Analysis

Prasanna shows his mettle

The onus was on Prasanna Jayawardene to justify his position at No. 6 coming into this match, and his calm hundred did just that

Prasanna Jayawardene was perhaps the Sri Lankan with the most to worry about ahead of the England Tests, but those concerns were put to rest with a crisp century in Cardiff on the more illustrious Jayawardene's birthday.
The specialist batting slots in the side are set in stone, while the bowling has a revolving-door feel, which allows players an opportunity to return even if they botch it in a match or two.
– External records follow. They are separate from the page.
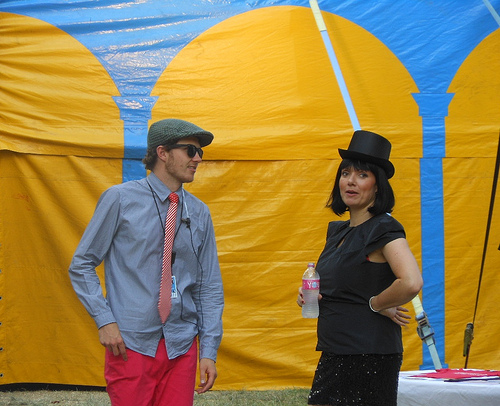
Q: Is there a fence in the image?
A: No, there are no fences.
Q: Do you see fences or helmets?
A: No, there are no fences or helmets.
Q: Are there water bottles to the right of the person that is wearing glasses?
A: Yes, there is a water bottle to the right of the person.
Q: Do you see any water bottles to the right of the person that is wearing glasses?
A: Yes, there is a water bottle to the right of the person.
The Sri Lankan wicketkeeper-batsman position, though, has four candidates in the squad, including a former captain and two young up-and-comers.
With the team needing to play five specialist bowlers in the absence of the batsman-confounding genius of Muttiah Muralitharan and Lasith Malinga, and Kumar Sangakkara having given up the captaincy, some argued Sangakkara should take up the gloves in the interest of the team balance, allowing another specialist batsman to be selected at No. 6.
On first sight Prasanna seems to have made a compelling case for batting that high in the order: he is widely considered the best gloveman in the country, and he amassed 736 runs to lead his domestic side Bloomfield to the title in the first-class tournament. The trouble for the 31-year-old Prasanna is that two of the other contenders, Dinesh Chandimal and Kaushal Silva, both at least six years younger than him, scored even more. Chandimal, in particular, has been talked up as a star in the making for at least a year now.
Add to that, three single-digit scores in the two warm-up matches, and he surely must have felt insecure about his place coming into the series. Not so, he says. "I love handling pressure, I don't why everybody says I'm under pressure because I have proved myself every time I have had a chance in Test matches." And he has too - averaging an astonishing 53.70 over his past ten Tests, certainly enough to qualify for that No. 6 place.
"This is a new challenge I've had, I normally bat at No. 7," he said. "This time for team balance I have to play at No. 6, all the team management trusted me, I think I proved myself."
Still, when he walked in at 159 for 4 on a sunny Cardiff day, the wisdom of playing five full-time bowlers was getting tested for the first time. Mahela Jayawardene failing to continue his series-opening centuries in England had left the home side relishing the prospect of getting into the long Lankan tail early on the second day.
The first signs that may not come to pass were when Prasanna scored his first runs through a classy punch between the bowler and mid-on. A couple of streaky fours followed - outside edges to the third man boundary which increased Stuart Broad's frustration - before a lazy fielding attempt from Kevin Pietersen gave him four more.
That pushed him along to 20, and with Graeme Swann and Jonathan Trott operating either side of lunch, he had time to settle in before facing the challenge of the second new ball. Though he scored at a brisk pace, it wasn't an innings studded with eye-catching strokes, barring some emphatic sweeps against Swann, and a powerful pull off Trott . It was more about nurdling the ball around into the gaps, the placement allowing him to pick up plenty of twos and threes.
It was one of those threes that brought up his century, only the second Sri Lankan wicketkeeper to post a hundred in the United Kingdom, after Amal Silva more than two decades ago. The normally undemonstrative Prasanna cherished the milestone, not content with just the wave of the bat to the crowd but following it up by facing the dressing room and repeatedly pumping his fist on his chest. "I have toured England before, but I never got a chance to play a Test," he said. "This was my first time, and I'm really happy to get a hundred in my first innings."
Dilshan had said after winning the toss that Sri Lanka would be satisfied with a total in the range of 350-400. By the time Prasanna was dismissed, Sri Lanka had moved along to 397 and the series of doughty partnerships that he had put together had thwarted the home side for most of the day. Broad bravely talked about reprising what Australia did in the only other Test in Cardiff ("bat once and bat big") but Sri Lanka are the happier side two days into the series. And the most content of them will be Prasanna.